There was also a duty upon the dealer to satisfy the AO that the claim was not hit by any of the restrictions or conditions contained under section 19 of the VAT Act.

In this regard, it was essential for the AO to embark upon the fact finding exercise to ascertain the quantum of loss of the goods which were purchased on which tax was paid vis-a-vis the goods manufactured from and out of the goods purchased and to examine as to whether they fell within any of the restrictions contained in Section 19 of the VAT Act.

The AO had to conduct an exercise by which it was to be ascertained as to whether the representation made by the dealer was justified and was not hit by any of the restrictions and conditions contained in Section 19 of the VAT Act.

It was held that the assessing authorities were not justified in adopting uniform percentage as invisible loss and calling upon the dealer to reverse the ITC availed of to that extent.

Consequently, all notices issued to the petitioner for reopening and all consequential order passed reversing the ITC to the extent of either 4% or 5% or on ad hoc percentage was set aside.

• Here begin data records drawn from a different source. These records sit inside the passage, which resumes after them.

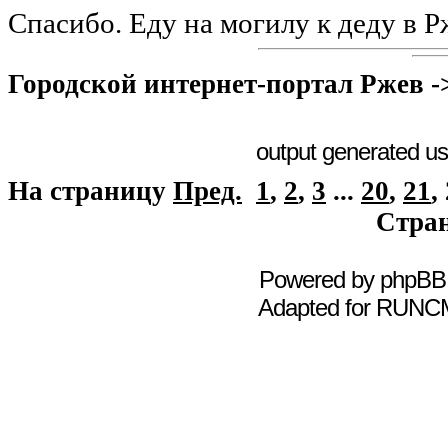
Cпасибо. Еду на могилу к деду в Р
Городской интернет-портал Ржев
-
output generated u
На страницу
Пред.
1
,
2
,
3
...
20
,
21
,
Стра
Powered by
phpBB
Adapted for
RUNC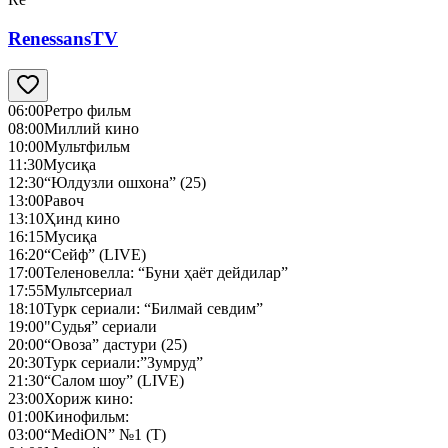
RenessansTV
06:00
Ретро фильм
08:00
Миллий кино
10:00
Мультфильм
11:30
Мусиқа
12:30
“Юлдузли ошхона” (25)
13:00
Равоч
13:10
Ҳинд кино
16:15
Мусиқа
16:20
“Сейф” (LIVE)
17:00
Теленовелла: “Буни ҳаёт дейдилар”
17:55
Мультсериал
18:10
Турк сериали: “Билмай севдим”
19:00
"Судья” сериали
20:00
“Овоза” дастури (25)
20:30
Турк сериали:”Зумруд”
21:30
“Салом шоу” (LIVE)
23:00
Хориж кино:
01:00
Кинофильм:
03:00
“MediON” №1 (Т)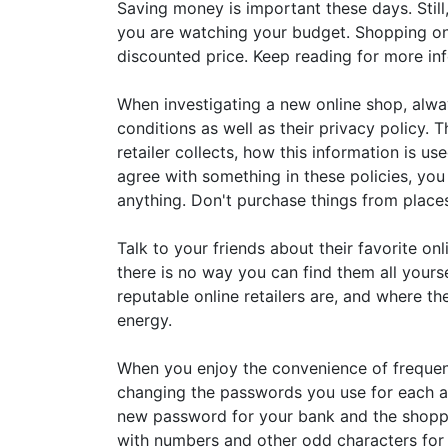
Saving money is important these days. Still, 
you are watching your budget. Shopping onl
discounted price. Keep reading for more inf
When investigating a new online shop, alwa
conditions as well as their privacy policy. 
retailer collects, how this information is us
agree with something in these policies, yo
anything. Don't purchase things from places
Talk to your friends about their favorite onl
there is no way you can find them all yours
reputable online retailers are, and where th
energy.
When you enjoy the convenience of frequent
changing the passwords you use for each a
new password for your bank and the shoppi
with numbers and other odd characters for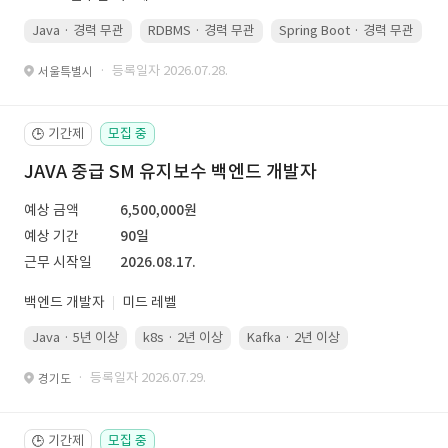
Java · 경력 무관
RDBMS · 경력 무관
Spring Boot · 경력 무관
· 등록일자 2026.07.28.
서울특별시
기간제
모집 중
🕒
JAVA 중급 SM 유지보수 백엔드 개발자
예상 금액
6,500,000원
예상 기간
90일
근무 시작일
2026.08.17.
백엔드 개발자
미드 레벨
Java · 5년 이상
k8s · 2년 이상
Kafka · 2년 이상
· 등록일자 2026.07.29.
경기도
기간제
모집 중
🕒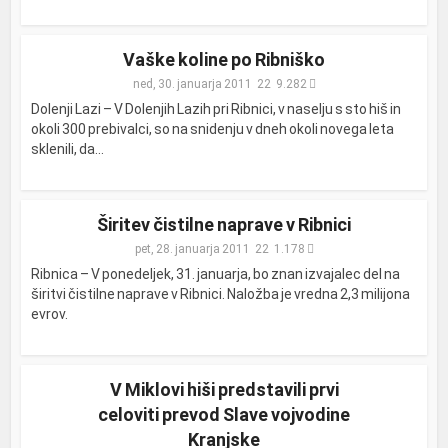
Vaške koline po Ribniško
ned, 30. januarja 2011
9.282
Dolenji Lazi – V Dolenjih Lazih pri Ribnici, v naselju s sto hiš in
okoli 300 prebivalci, so na snidenju v dneh okoli novega leta
sklenili, da...
Širitev čistilne naprave v Ribnici
pet, 28. januarja 2011
1.178
Ribnica – V ponedeljek, 31. januarja, bo znan izvajalec del na
širitvi čistilne naprave v Ribnici. Naložba je vredna 2,3 milijona
evrov.
V Miklovi hiši predstavili prvi
celoviti prevod Slave vojvodine
Kranjske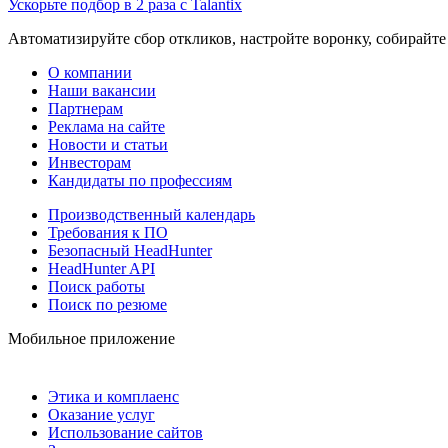
Ускорьте подбор в 2 раза с Talantix
Автоматизируйте сбор откликов, настройте воронку, собирайте
О компании
Наши вакансии
Партнерам
Реклама на сайте
Новости и статьи
Инвесторам
Кандидаты по профессиям
Производственный календарь
Требования к ПО
Безопасный HeadHunter
HeadHunter API
Поиск работы
Поиск по резюме
Мобильное приложение
Этика и комплаенс
Оказание услуг
Использование сайтов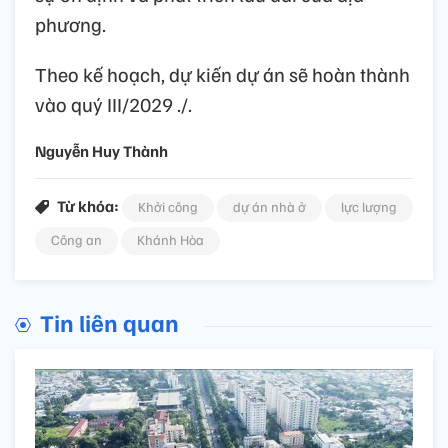
phương.
Theo kế hoạch, dự kiến dự án sẽ hoàn thành
vào quý III/2029 ./.
Nguyễn Huy Thành
Từ khóa:
Khởi công
dự án nhà ở
lực lượng
Công an
Khánh Hòa
Tin liên quan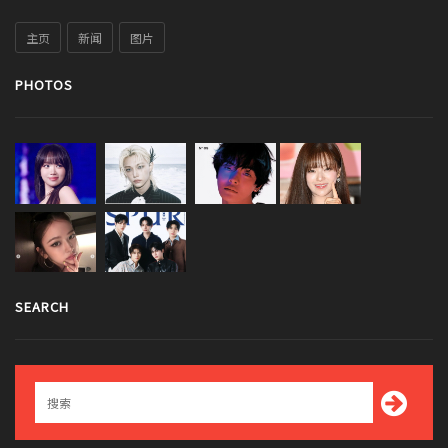
主页
新闻
图片
PHOTOS
SEARCH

However, liberty was granted to the AO to issue appropriate show cause notices to the petitioners clearly setting out under what circumstances they proposed to call upon the petitioner to reverse refund sanctioned and after inviting objections proceed in accordance with law.

Therefore, to ascertain as to whether there was quantum of loss of goods, which were purchased, on which, tax was paid, the AO had to conduct an exercise, by which, he had to ascertain as to what would be the loss.

A uniform or ad hoc percentage cannot be adopted for this purpose.

To do so, it would be necessary for the AO to conduct an inspection of the place of business of the petitioner to acquaint himself with the manufacturing process.

However, since the respondent had adopted a uniform percentage, the same was incorrect and called for interference.

 

C. INELIGIBILITY TO CLAIM ITC ON GOODS:

 The restriction was made for the ineligibility to claim  ITC on goods was also dealt with in the aforesaid decision in Shri Ranganathar Valves (P.) Ltd.’s case (supra) in the following manner:

The issue here was that the respondent had rejected the claim for ITC on certain purchases effected on the ground that the commodities were not exported.

The petitioner’s case was that those products were used in the manufacture of other goods, which were exported, as specified under section 8(1) of the State Act and they were entitled to avail the ITC.

However, the petitioner had no opportunity to put forth their objections on the above head.

 

CONCLUSION:

ITC cannot be disallowed on the ground that the seller had not paid tax to the Government, when the purchaser is able to prove that the seller had collected tax and issued invoices to the purchaser.

To determine whether there was quantum of loss of goods for restricting ITC on wastages, which was purchased, on which, tax was paid, the Assessing Authorities have to conduct an exercise, by which, they can determine as to what would be the loss.  It is essentially required for the AO to conduct an inspection of the place of business of the petitioner to acquaint himself with the manufacturing process.

Also, when there is an ineligibility to claim of ITC on goods on the ground that the commodities were not exported, the petitioner should be provided of an opportunity to place their objections.